We reiterate our Neutral rating on International Paper Co. (IP), a global paper and packaging company with operations in North America, Europe, Latin America, Russia, Asia and North Africa. International Paper’s fourth quarter EPS of 68 cents and fiscal 2010 EPS of $2.05 more than doubled from the prior-year results and comfortably beat the respective Zacks Consensus Estimates.

Revenues of $6.5 billion were ahead of the Zacks Consensus Estimate of $6.4 billion. Revenues increased 9% year over year, driven by growth across all of its segments. For fiscal 2010, revenues increased 8% to $25.2 billion and were above the Zacks Consensus Estimate of $25 billion.

Last year marked a transition for International Paper with the highest fourth-quarter EPS in over ten years and fiscal 2010 EPS more than doubling that of 2009.

The improvement was attributed to higher price realizations, volume recovery, better operations and a significantly higher contribution from its Ilim joint venture in Russia. Aggressive cost management has been the key in improving International Paper’s results and will continue to be part of the company’s strategy going forward.
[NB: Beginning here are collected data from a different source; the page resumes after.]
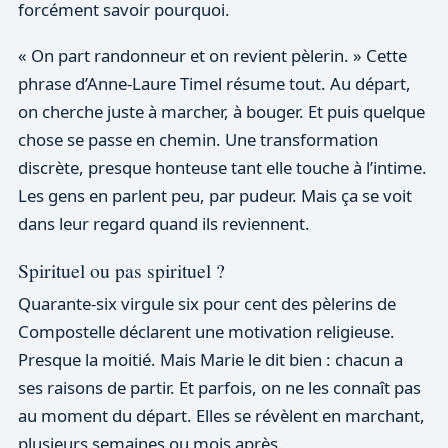
forcément savoir pourquoi.
« On part randonneur et on revient pèlerin. » Cette
phrase d’Anne-Laure Timel résume tout. Au départ,
on cherche juste à marcher, à bouger. Et puis quelque
chose se passe en chemin. Une transformation
discrète, presque honteuse tant elle touche à l’intime.
Les gens en parlent peu, par pudeur. Mais ça se voit
dans leur regard quand ils reviennent.
Spirituel ou pas spirituel ?
Quarante-six virgule six pour cent des pèlerins de
Compostelle déclarent une motivation religieuse.
Presque la moitié. Mais Marie le dit bien : chacun a
ses raisons de partir. Et parfois, on ne les connaît pas
au moment du départ. Elles se révèlent en marchant,
plusieurs semaines ou mois après.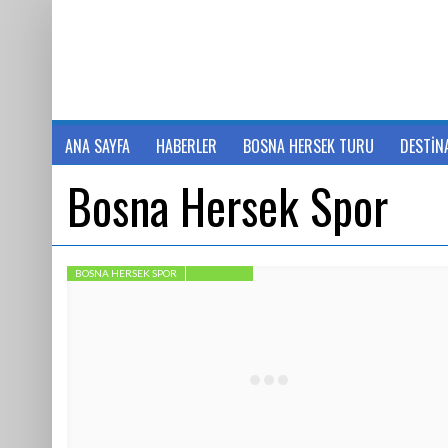
ANA SAYFA
HABERLER
BOSNA HERSEK TURU
DESTİN
Bosna Hersek Spor
BOSNA HERSEK SPOR
FEATURED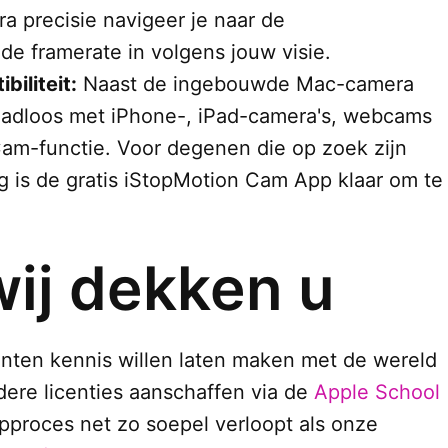
a precisie navigeer je naar de
e de framerate in volgens jouw visie.
iliteit:
Naast de ingebouwde Mac-camera
aadloos met iPhone-, iPad-camera's, webcams
Cam-functie. Voor degenen die op zoek zijn
 is de gratis iStopMotion Cam App klaar om te
wij dekken u
enten kennis willen laten maken met de wereld
ere licenties aanschaffen via de
Apple School
pproces net zo soepel verloopt als onze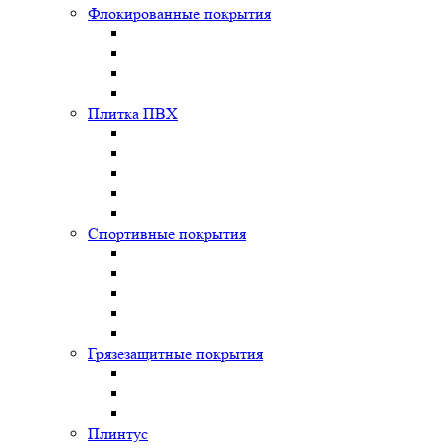
Флокированные покрытия
Плитка ПВХ
Спортивные покрытия
Грязезащитные покрытия
Плинтус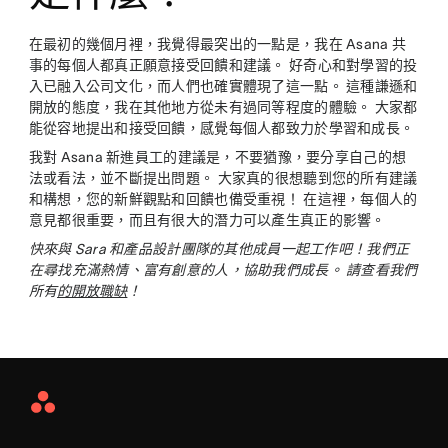
在最初的幾個月裡，我覺得最突出的一點是，我在 Asana 共
事的每個人都真正願意接受回饋和建議。 好奇心和對學習的投
入已融入公司文化，而人們也確實體現了這一點。 這種謙遜和
開放的態度，我在其他地方從未有過同等程度的體驗。 大家都
能從容地提出和接受回饋，感覺每個人都致力於學習和成長。
我對 Asana 新進員工的建議是，不要猶豫，要分享自己的想
法或看法，並不斷提出問題。 大家真的很想聽到您的所有建議
和構想，您的新鮮觀點和回饋也備受重視！ 在這裡，每個人的
意見都很重要，而且有很大的潛力可以產生真正的影響。
快來與 Sara 和產品設計團隊的其他成員一起工作吧！我們正
在尋找充滿熱情、富有創意的人，協助我們成長。 請查看我們
所有
的開放職缺
！
Asana
Home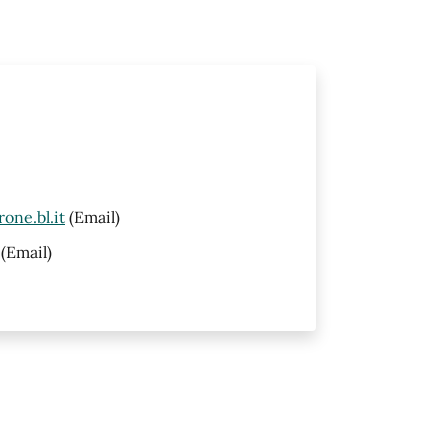
one.bl.it
(Email)
(Email)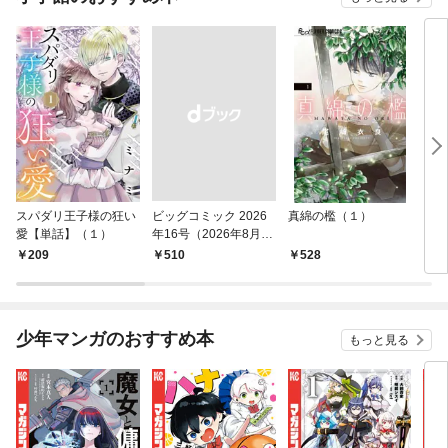
スパダリ王子様の狂い
ビッグコミック 2026
真綿の檻（１）
こん
愛【単話】（１）
年16号（2026年8月7
（１
日発売）
209
￥510
528
5
少年マンガのおすすめ本
もっと見る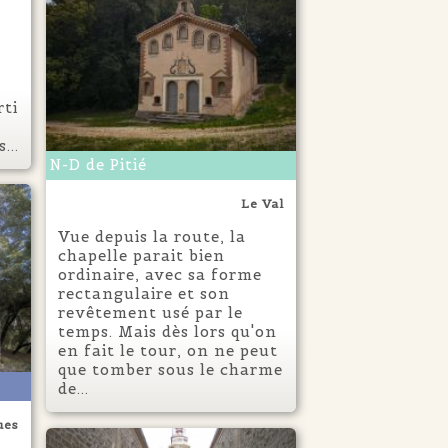
rti
...
N-D de Pitié
Le Val
Vue depuis la route, la
chapelle parait bien
ordinaire, avec sa forme
rectangulaire et son
revêtement usé par le
temps. Mais dès lors qu'on
en fait le tour, on ne peut
que tomber sous le charme
de...
ues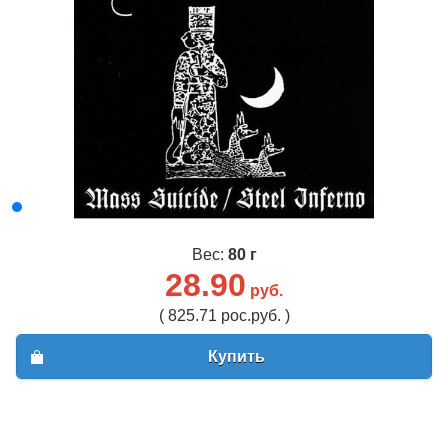
Вес:
80 г
28.90
руб.
( 825.71 рос.руб. )
Купить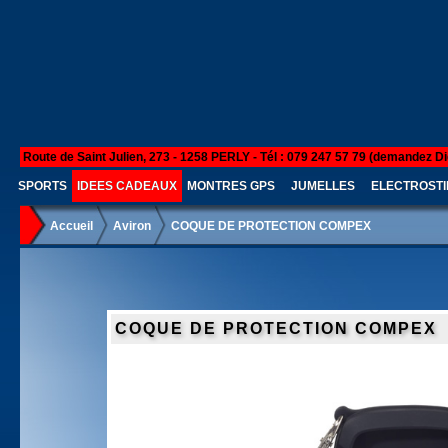
Route de Saint Julien, 273 - 1258 PERLY - Tél : 079 247 57 79 (demandez Di
SPORTS
IDEES CADEAUX
MONTRES GPS
JUMELLES
ELECTROSTI
Accueil
Aviron
COQUE DE PROTECTION COMPEX
COQUE DE PROTECTION COMPEX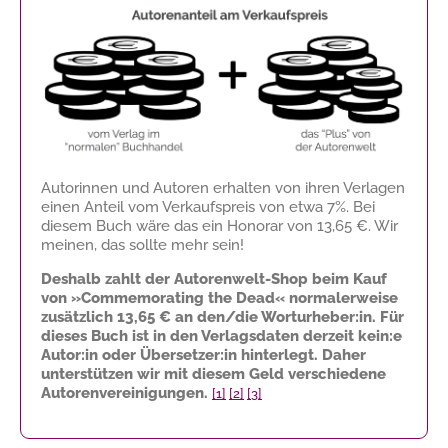
Autorinnen und Autoren erhalten von ihren Verlagen
einen Anteil vom Verkaufspreis von etwa 7%. Bei
diesem Buch wäre das ein Honorar von
13,65 €
. Wir
meinen, das sollte mehr sein!
Deshalb zahlt der Autorenwelt-Shop beim Kauf
von »Commemorating the Dead« normalerweise
zusätzlich
13,65 €
an den/die Worturheber:in. Für
dieses Buch ist in den Verlagsdaten derzeit kein:e
Autor:in oder Übersetzer:in hinterlegt. Daher
unterstützen wir mit diesem Geld verschiedene
Autorenvereinigungen.
[1]
[2]
[3]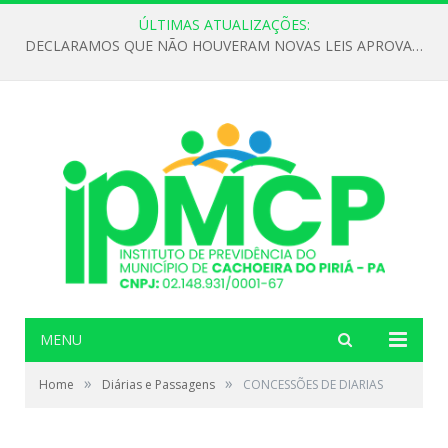
ÚLTIMAS ATUALIZAÇÕES:
DECLARAMOS QUE NÃO HOUVERAM NOVAS LEIS APROVADAS ATÉ O MOMENTO PARA O INSTITUTO DE PREVIDÊNCIA NO ANO DE 2026
MENU
»
»
Home
Diárias e Passagens
CONCESSÕES DE DIARIAS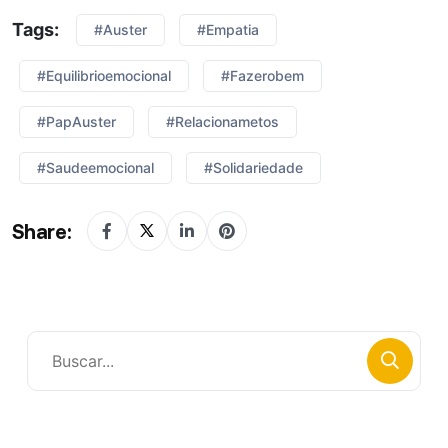
Tags:
#Auster
#empatia
#equilibrioemocional
#fazerobem
#PapAuster
#relacionametos
#saudeemocional
#solidariedade
Share: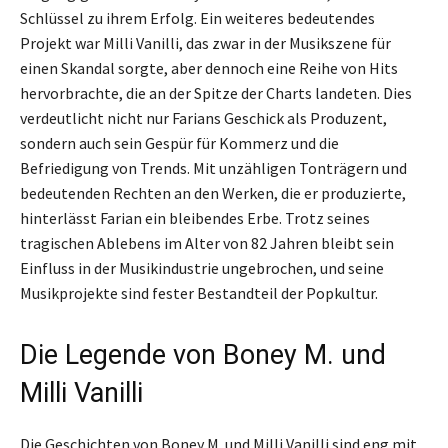
Schlüssel zu ihrem Erfolg. Ein weiteres bedeutendes
Projekt war Milli Vanilli, das zwar in der Musikszene für
einen Skandal sorgte, aber dennoch eine Reihe von Hits
hervorbrachte, die an der Spitze der Charts landeten. Dies
verdeutlicht nicht nur Farians Geschick als Produzent,
sondern auch sein Gespür für Kommerz und die
Befriedigung von Trends. Mit unzähligen Tonträgern und
bedeutenden Rechten an den Werken, die er produzierte,
hinterlässt Farian ein bleibendes Erbe. Trotz seines
tragischen Ablebens im Alter von 82 Jahren bleibt sein
Einfluss in der Musikindustrie ungebrochen, und seine
Musikprojekte sind fester Bestandteil der Popkultur.
Die Legende von Boney M. und
Milli Vanilli
Die Geschichten von Boney M. und Milli Vanilli sind eng mit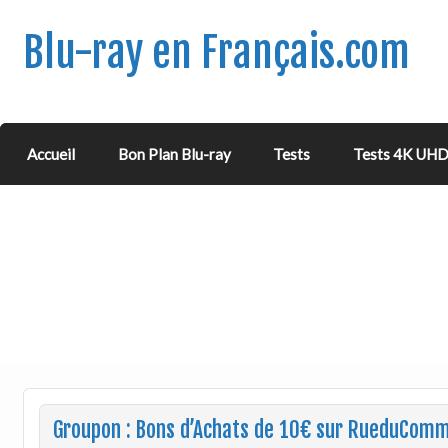
Blu-ray en Français.com
Accueil
Bon Plan Blu-ray
Tests
Tests 4K UH
Groupon : Bons d’Achats de 10€ sur RueduCom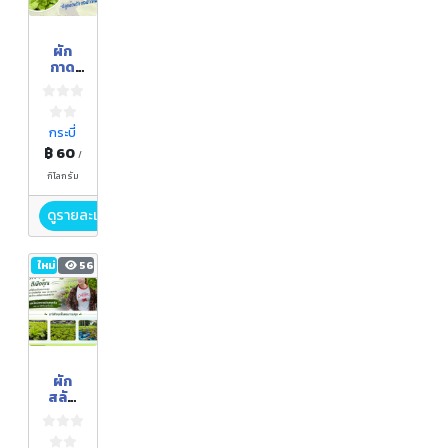
ผัก
กาด
ขาว
ปลอด
สารพิษ
บ้าน
กระบี่
สวน
฿ 60
/
ปารดา
กิโลกรัม
ดูรายละเอียด
ใหม่
56
ผัก
สลัด
กรีน
โอ๊ค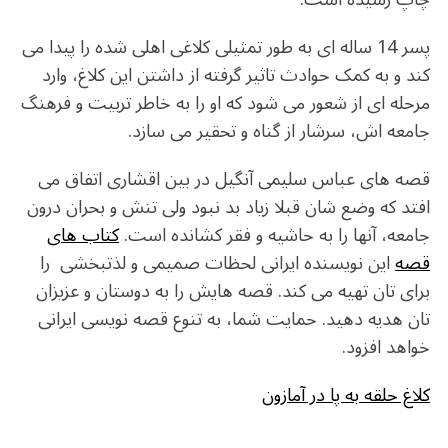
پسر 14 ساله ای به طور تمثیلی کلاغی اهلی شده را پیدا می
کند و به کمک حوادث تاثیر گرفته از داشتن این کلاغ، وارد
مرحله ای از شعور می شود که او را به خاطر تربیت و فرهنگ
جامعه اش، سرشار از گناه و تحقیر می سازد.
قصه های عباس سلیمی آنگیل در بین اقشاری اتفاق می
افتد که وضع شان قبلا زیاد بد نبود ولی تنش و بحران درون
جامعه، آنها را به حاشیه و فقر کشانده است.
کتاب های
قصه
این نویسنده ایرانی لحظات صمیمی و لذتبخشی را
برای تان تهیه می کند. قصه هایش را به دوستان و عزیزان
تان هدیه دهید. حمایت شما، به تنوع قصه نویسی ایرانی
خواهد افزود.
کلاغ حلقه به پا در آمازون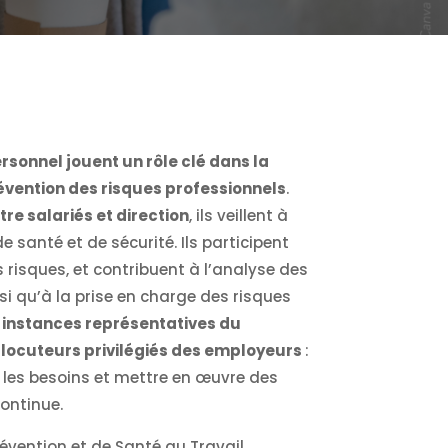
sonnel jouent un rôle clé dans la
révention des risques professionnels
.
tre salariés et direction
, ils veillent à
e santé et de sécurité. Ils participent
 risques, et contribuent à l’analyse des
si qu’à la prise en charge des risques
es instances représentatives du
rlocuteurs privilégiés des employeurs
:
r les besoins et mettre en œuvre des
ontinue.
révention et de Santé au Travail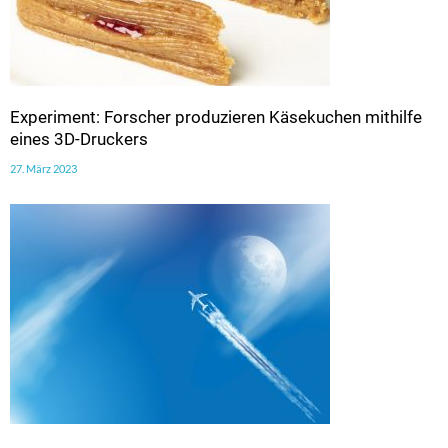
Experiment: Forscher produzieren Käsekuchen mithilfe
eines 3D-Druckers
27. März 2023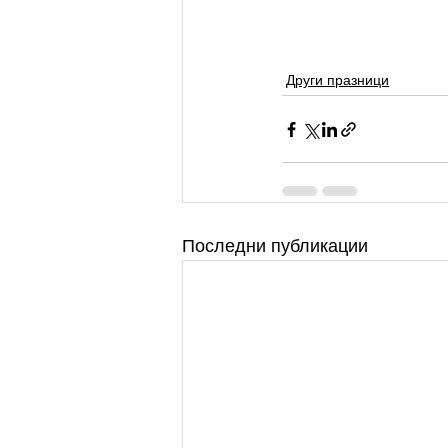
Други празници
Последни публикации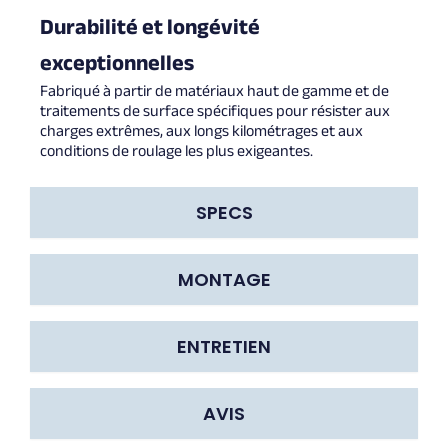
Durabilité et longévité
exceptionnelles
Fabriqué à partir de matériaux haut de gamme et de
traitements de surface spécifiques pour résister aux
charges extrêmes, aux longs kilométrages et aux
conditions de roulage les plus exigeantes.
SPECS
MONTAGE
ENTRETIEN
AVIS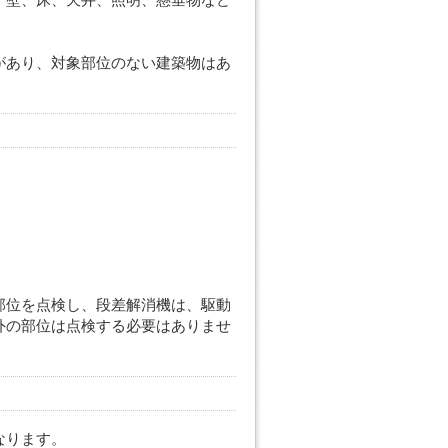
があり、対象部位のない建築物はあ
部位を点検し、段差解消機は、駆動
外の部位は点検する必要はありませ
なります。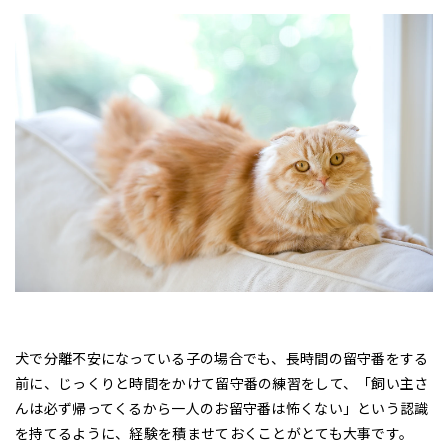
犬で分離不安になっている子の場合でも、長時間の留守番をする
前に、じっくりと時間をかけて留守番の練習をして、「飼い主さ
んは必ず帰ってくるから一人のお留守番は怖くない」という認識
を持てるように、経験を積ませておくことがとても大事です。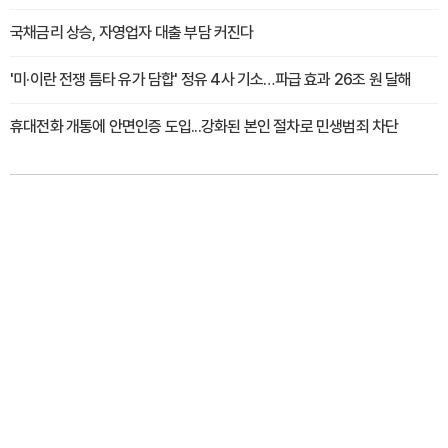
국채금리 상승, 자영업자 대출 부담 커진다
'미·이란 전쟁 틈타 유가 담합' 정유 4사 기소…파급 효과 26조 원 달해
휴대전화 개통에 안면인증 도입...강화된 본인 절차로 민생범죄 차단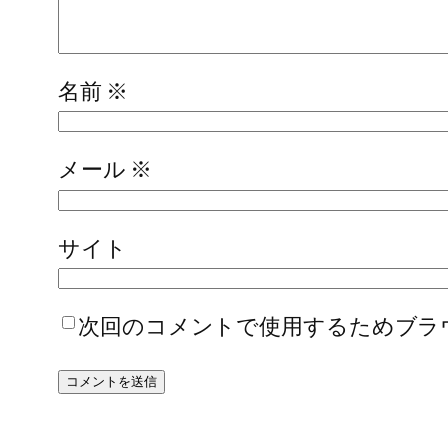
名前
※
メール
※
サイト
次回のコメントで使用するためブラ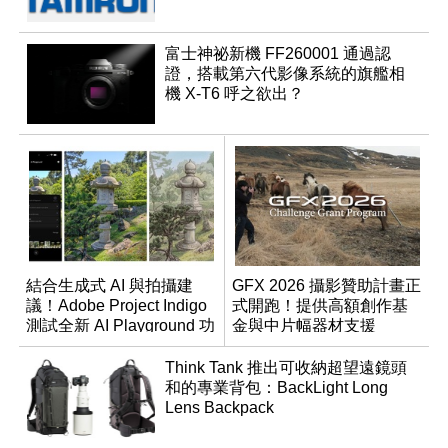
富士神祕新機 FF260001 通過認
證，搭載第六代影像系統的旗艦相
機 X-T6 呼之欲出？
結合生成式 AI 與拍攝建
GFX 2026 攝影贊助計畫正
議！Adobe Project Indigo
式開跑！提供高額創作基
測試全新 AI Playground 功
金與中片幅器材支援
能
Think Tank 推出可收納超望遠鏡頭
和的專業背包：BackLight Long
Lens Backpack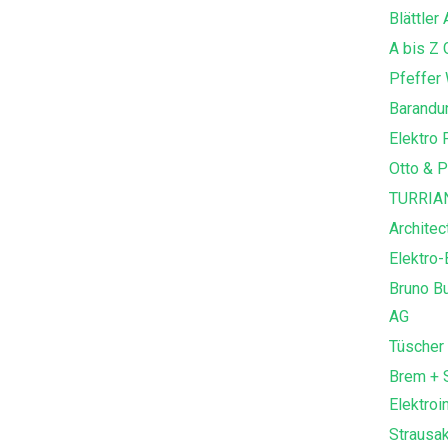
Blättler
A bis Z
Pfeffer 
Barandun
Elektro 
Otto & P
TURRIA
Architec
Elektro-
Bruno Bu
AG
Tüscher
Brem + 
Elektroi
Strausa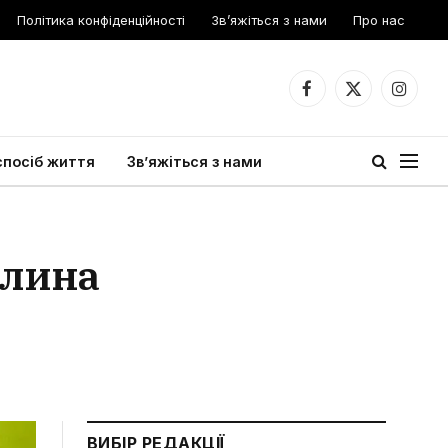
Політика конфіденційності
Зв’яжіться з нами
Про нас
Facebook
X
Instagr
(Twitter)
спосіб життя
Зв’яжіться з нами
рлина
ВИБІР РЕДАКЦІЇ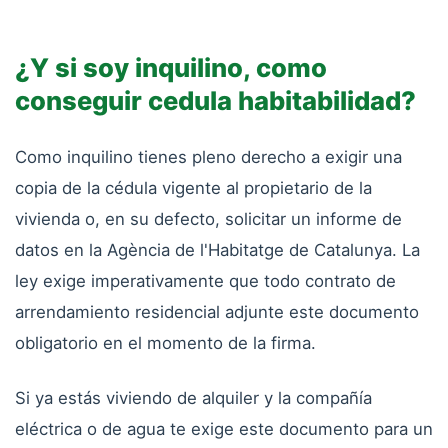
¿Y si soy inquilino, como
conseguir cedula habitabilidad?
Como inquilino tienes pleno derecho a exigir una
copia de la cédula vigente al propietario de la
vivienda o, en su defecto, solicitar un informe de
datos en la Agència de l'Habitatge de Catalunya. La
ley exige imperativamente que todo contrato de
arrendamiento residencial adjunte este documento
obligatorio en el momento de la firma.
Si ya estás viviendo de alquiler y la compañía
eléctrica o de agua te exige este documento para un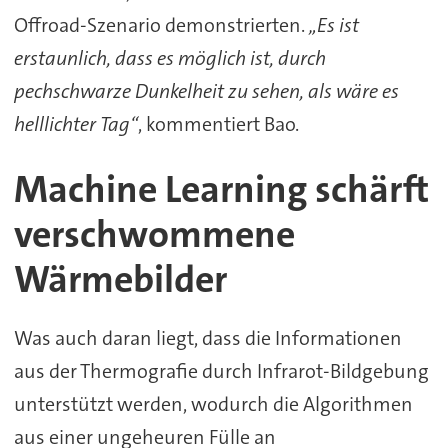
Offroad-Szenario demonstrierten.
„Es ist
erstaunlich, dass es möglich ist, durch
pechschwarze Dunkelheit zu sehen, als wäre es
helllichter Tag“
, kommentiert Bao.
Machine Learning schärft
verschwommene
Wärmebilder
Was auch daran liegt, dass die Informationen
aus der Thermografie durch Infrarot-Bildgebung
unterstützt werden, wodurch die Algorithmen
aus einer ungeheuren Fülle an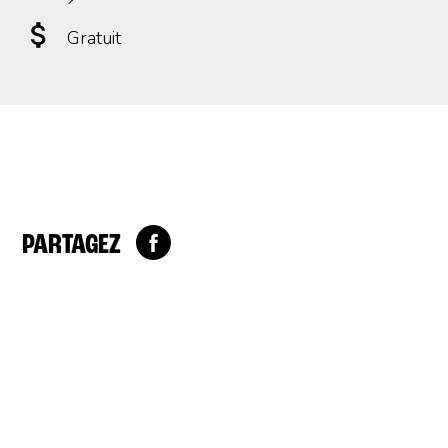
Gratuit
PARTAGEZ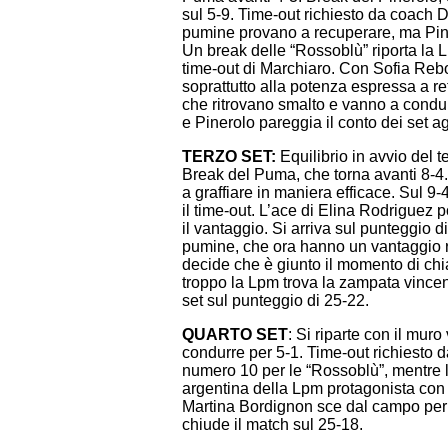
sul 5-9. Time-out richiesto da coach 
pumine provano a recuperare, ma Pine
Un break delle “Rossoblù” riporta la 
time-out di Marchiaro. Con Sofia Rebor
soprattutto alla potenza espressa a re
che ritrovano smalto e vanno a condur
e Pinerolo pareggia il conto dei set a
TERZO SET:
Equilibrio in avvio del 
Break del Puma, che torna avanti 8-4. 
a graffiare in maniera efficace. Sul 
il time-out. L’ace di Elina Rodriguez 
il vantaggio. Si arriva sul punteggio di
pumine, che ora hanno un vantaggio r
decide che è giunto il momento di chi
troppo la Lpm trova la zampata vincent
set sul punteggio di 25-22.
QUARTO SET
: Si riparte con il mur
condurre per 5-1. Time-out richiesto 
numero 10 per le “Rossoblù”, mentre l
argentina della Lpm protagonista con 
Martina Bordignon sce dal campo per 
chiude il match sul 25-18.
Further, International Paper tripled its existing Asian operation with the acquisition of Svenska Cellulosa Aktiebolaget Group’s (SCA) Asian packaging arm for $206 million. The combined sales will be $350 million, more than three times the current International Paper’s $100 million.

Assuming improving demand for corrugated products, the company aims to grow revenues to $800 million by utilizing current idled capacity without any additional capital investment. With this acquisition, International Paper expands into the growing Chinese packaging market with high-quality assets at a much cheaper price, compared with the cost that the company would have incurred to build these facilities from scratch.

Furthermore, it saves the company the time it would have taken to build that capacity, which is estimated to be around five years.

In 2010 and early January 2011, International Paper had twice hiked its annual dividend, from $0.10 to $0.75. This would reinvigorate investor optimism as the company had slashed its dividend by 90% to $0.10 in March 2009 in an effort to preserve cash during the severe economic downturn.

International Paper also completed its land monetization program in 2010, receiving cash of $160 million on closing, with the balance of $39 million, plus interest, to be received in three years. The land sale also bolstered the company’s cash position.

We expect International Paper to continue utilizing its sound cash flow by investing in capital projects, indulging in acquisitions, reducing its total debt and returning a greater proportion of cash to shareholders through increased dividends.

However, its high debt levels and underfunded pension liability remain concerns as it curbs the company’s ability to ramp up its capital expenditure.

Furthermore, International Paper’s first quarter has traditionally been slow and the quarter’s results are expected to be slightly lower than the fourth quarter of 2010, with stable volumes, prices and operations offset by rising input costs. Input costs (particularly fiber, energy and chemicals) are expected to be steeper. We thus maintain our Neutral recommendation backed by a short term Zacks #3 Rank (Hold).

Memphis, Tennessee-based International Paper Company is a global paper and packaging company with operations in North America, Europe, Latin America, Russia, Asia and North Africa. International Paper conducts its business through five segments: Printing Papers, Industrial Packaging, Consumer Packaging, Distribution (Xpedx) and Forest Products. International Paper competes with MeadWestvaco Corporation (MWV) and Weyerhaeuser Co. (WY).